Let’s see how some different change scenarios affects an Integrated Associative Component versus a Source by Source architecture. (of course, these are simplified effects described but they represent the fundamental effects as a change happens) 

Base line – Eight systems handles product information that thirty different analytical functions has been coded against, there are reports, statistical models and AI scripts using the data. 

  1. Now we add a new source system of product data.  
    • Source by Source – All thirty analytical functions have to be rewritten to handle the new source. 
    • Associative Component – One system has to be mapped into the Product Subject Area and Integrated according to the six levels of Integration. Use Cases are untouched. 
  2. We want to create a new analytical function for products 
    • Source by Source – Nine different sources have to be mapped and understood in regards of the requirement of the analytical function. Then nine different sources of data have to be handled in the code, merged and integrated be the developer of the analytical function. The developer also need deep understanding on how each source systems works and all its legacy in its data to come up with a correct result. 
    • Associative Component – The developer accessing the subject area for product and need to translate the requirement to that subject areas data definitions. The developer need to understand the data model of the Product Subject Area but does not need to understand each and every source system. 
  3. An old system gets replaced with a new one 
    • Source by Source – All thirty analytical functions have to be rewritten to handle the new source. 
    • Associative Component – One system has to be mapped into the Product Subject Area and Integrated according to the six levels of Integration. Use Cases are untouched. 
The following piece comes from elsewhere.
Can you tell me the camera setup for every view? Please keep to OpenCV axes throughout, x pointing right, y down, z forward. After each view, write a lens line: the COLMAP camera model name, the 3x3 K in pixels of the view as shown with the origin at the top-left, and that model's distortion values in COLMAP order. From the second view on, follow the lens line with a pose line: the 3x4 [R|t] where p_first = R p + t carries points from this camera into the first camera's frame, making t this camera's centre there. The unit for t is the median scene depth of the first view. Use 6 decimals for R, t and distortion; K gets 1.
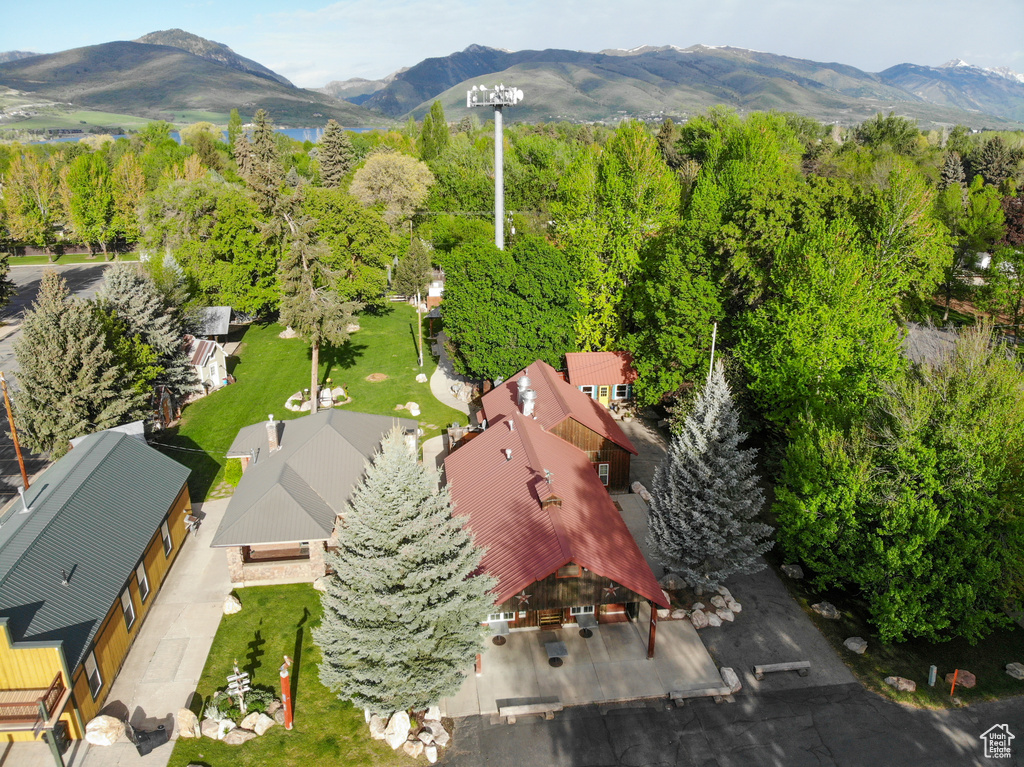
lens RADIAL K [[750.7, 0, 512.1], [0, 750.7, 390.5], [0, 0, 1]] dist [0.079121, -0.201534]
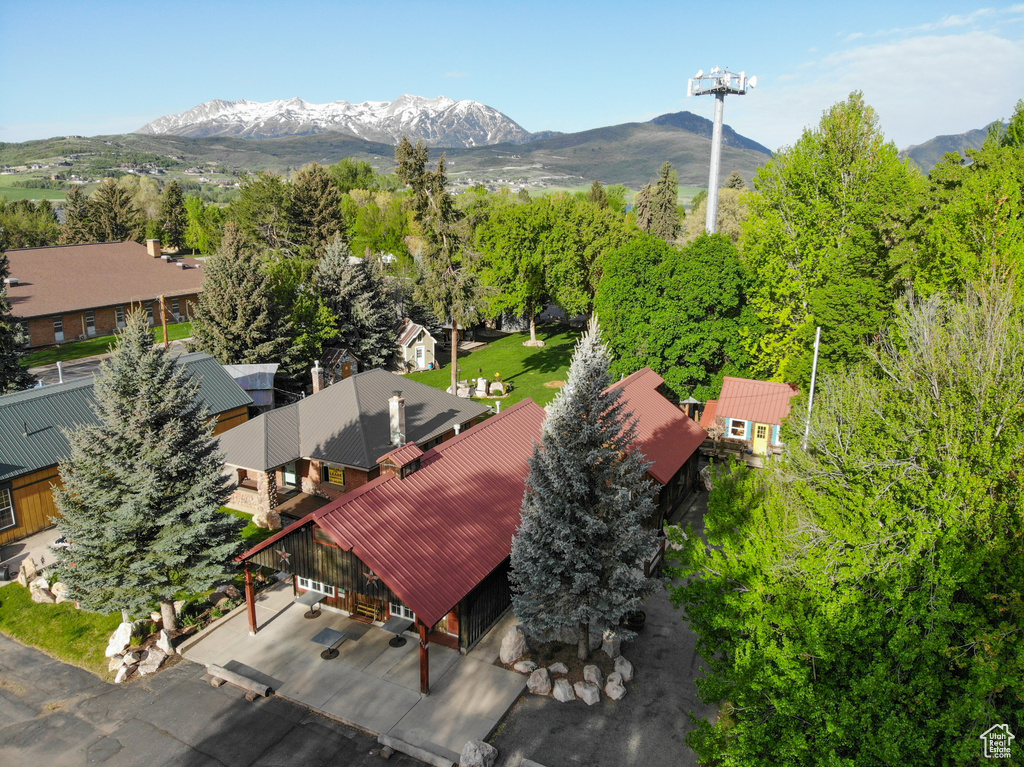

These simple examples show the fundamental strength of the Associative Component when it comes to handle changes between the many to many relationships between the User and the source of data and simplify the usage of data. This way the Analytical System can grow and change both on the Source side as well as the User side and the Associative Component will help mitigate the effect of the change and in the long run create a more efficient development cycle. If you want to build an Analytical System that is be scalable, maintainable and have a long-life span, you need an Associative Component in your Analytical System architecture.